Top of LISTED ENTRIES
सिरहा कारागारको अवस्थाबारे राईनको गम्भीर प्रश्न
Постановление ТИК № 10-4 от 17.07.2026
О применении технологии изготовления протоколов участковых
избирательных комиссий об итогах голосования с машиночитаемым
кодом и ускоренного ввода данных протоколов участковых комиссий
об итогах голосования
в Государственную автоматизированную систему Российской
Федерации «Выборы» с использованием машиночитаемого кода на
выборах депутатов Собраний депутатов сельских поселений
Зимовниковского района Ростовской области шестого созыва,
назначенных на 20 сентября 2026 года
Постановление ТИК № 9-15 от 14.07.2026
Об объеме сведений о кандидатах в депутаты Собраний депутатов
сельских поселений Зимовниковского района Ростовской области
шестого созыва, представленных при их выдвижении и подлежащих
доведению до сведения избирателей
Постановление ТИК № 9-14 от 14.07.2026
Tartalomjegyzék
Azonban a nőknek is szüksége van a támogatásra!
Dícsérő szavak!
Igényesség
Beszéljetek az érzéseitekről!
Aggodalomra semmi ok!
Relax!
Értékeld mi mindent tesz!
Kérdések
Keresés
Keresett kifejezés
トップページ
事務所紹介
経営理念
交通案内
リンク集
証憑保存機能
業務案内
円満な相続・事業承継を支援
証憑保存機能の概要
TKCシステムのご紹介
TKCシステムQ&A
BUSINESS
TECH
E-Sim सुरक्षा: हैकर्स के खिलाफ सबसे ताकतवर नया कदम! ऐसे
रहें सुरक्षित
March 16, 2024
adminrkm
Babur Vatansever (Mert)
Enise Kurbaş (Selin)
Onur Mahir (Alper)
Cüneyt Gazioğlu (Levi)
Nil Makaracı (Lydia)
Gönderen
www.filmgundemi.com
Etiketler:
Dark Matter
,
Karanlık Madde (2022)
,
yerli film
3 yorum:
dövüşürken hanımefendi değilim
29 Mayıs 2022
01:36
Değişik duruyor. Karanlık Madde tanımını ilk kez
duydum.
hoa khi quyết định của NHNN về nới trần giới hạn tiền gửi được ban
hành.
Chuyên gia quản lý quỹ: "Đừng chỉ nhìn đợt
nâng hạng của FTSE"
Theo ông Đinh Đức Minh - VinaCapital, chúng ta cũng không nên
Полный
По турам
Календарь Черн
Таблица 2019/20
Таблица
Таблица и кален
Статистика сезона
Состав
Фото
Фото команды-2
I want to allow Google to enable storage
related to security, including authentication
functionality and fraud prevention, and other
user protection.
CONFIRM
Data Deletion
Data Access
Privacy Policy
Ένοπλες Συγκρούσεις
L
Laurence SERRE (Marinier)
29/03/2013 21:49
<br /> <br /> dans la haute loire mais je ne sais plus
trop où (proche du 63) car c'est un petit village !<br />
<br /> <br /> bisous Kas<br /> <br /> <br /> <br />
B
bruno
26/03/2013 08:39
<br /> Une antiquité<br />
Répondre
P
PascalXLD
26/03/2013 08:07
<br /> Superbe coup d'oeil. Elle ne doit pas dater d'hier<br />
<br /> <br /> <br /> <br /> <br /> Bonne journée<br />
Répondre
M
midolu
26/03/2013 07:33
Bottom of LISTED ENTRIES
Top of LISTED ENTRIES
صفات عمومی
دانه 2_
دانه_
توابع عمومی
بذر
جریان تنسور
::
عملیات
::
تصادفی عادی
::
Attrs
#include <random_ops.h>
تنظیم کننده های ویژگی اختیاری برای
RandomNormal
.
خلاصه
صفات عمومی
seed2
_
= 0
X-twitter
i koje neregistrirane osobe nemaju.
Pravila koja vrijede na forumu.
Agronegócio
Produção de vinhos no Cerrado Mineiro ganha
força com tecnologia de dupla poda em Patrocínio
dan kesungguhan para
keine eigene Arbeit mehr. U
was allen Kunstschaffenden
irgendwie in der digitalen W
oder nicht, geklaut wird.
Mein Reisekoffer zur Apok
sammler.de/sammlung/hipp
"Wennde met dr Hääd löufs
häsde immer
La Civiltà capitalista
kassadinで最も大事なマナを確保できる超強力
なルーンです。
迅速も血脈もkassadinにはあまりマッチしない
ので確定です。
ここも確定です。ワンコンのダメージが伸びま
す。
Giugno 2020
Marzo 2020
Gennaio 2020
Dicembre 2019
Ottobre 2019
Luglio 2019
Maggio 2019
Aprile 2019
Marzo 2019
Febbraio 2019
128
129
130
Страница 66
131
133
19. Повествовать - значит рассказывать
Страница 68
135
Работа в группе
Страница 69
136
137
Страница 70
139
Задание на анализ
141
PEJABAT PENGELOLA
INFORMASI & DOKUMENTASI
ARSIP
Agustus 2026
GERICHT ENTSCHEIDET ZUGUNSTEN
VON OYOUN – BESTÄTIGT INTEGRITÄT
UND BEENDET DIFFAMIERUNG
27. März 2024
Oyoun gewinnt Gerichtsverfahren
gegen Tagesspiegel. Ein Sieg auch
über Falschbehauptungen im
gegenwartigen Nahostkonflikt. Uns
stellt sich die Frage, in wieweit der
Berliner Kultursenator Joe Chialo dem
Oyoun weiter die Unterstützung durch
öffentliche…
Bottom of LISTED ENTRIES
Top of LISTED ENTRIES
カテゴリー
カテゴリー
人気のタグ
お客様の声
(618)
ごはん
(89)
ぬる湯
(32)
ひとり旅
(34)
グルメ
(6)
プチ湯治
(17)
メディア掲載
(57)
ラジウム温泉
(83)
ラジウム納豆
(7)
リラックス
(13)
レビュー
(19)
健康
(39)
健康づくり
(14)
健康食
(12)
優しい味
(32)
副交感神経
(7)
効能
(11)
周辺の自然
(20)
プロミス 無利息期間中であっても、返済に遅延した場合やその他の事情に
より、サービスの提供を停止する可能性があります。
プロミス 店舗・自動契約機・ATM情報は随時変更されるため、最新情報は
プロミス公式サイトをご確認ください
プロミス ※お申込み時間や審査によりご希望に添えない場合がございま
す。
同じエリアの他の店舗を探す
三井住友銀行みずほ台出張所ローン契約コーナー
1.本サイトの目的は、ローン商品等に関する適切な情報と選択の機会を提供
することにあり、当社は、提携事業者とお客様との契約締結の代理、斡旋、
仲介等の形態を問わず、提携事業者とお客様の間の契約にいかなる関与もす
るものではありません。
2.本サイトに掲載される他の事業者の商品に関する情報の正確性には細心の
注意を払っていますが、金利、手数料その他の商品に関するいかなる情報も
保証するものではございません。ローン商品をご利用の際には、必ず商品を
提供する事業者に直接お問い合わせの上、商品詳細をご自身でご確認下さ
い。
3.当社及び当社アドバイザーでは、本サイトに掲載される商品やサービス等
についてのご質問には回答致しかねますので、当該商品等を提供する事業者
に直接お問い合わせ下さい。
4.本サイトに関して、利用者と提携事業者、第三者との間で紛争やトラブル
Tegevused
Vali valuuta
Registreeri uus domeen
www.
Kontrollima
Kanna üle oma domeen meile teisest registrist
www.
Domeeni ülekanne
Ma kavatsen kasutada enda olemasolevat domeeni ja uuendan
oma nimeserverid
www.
Bottom of LISTED ENTRIES
Look through the data above for lines holding the word "Собраний". State how many there are and nothing else.

2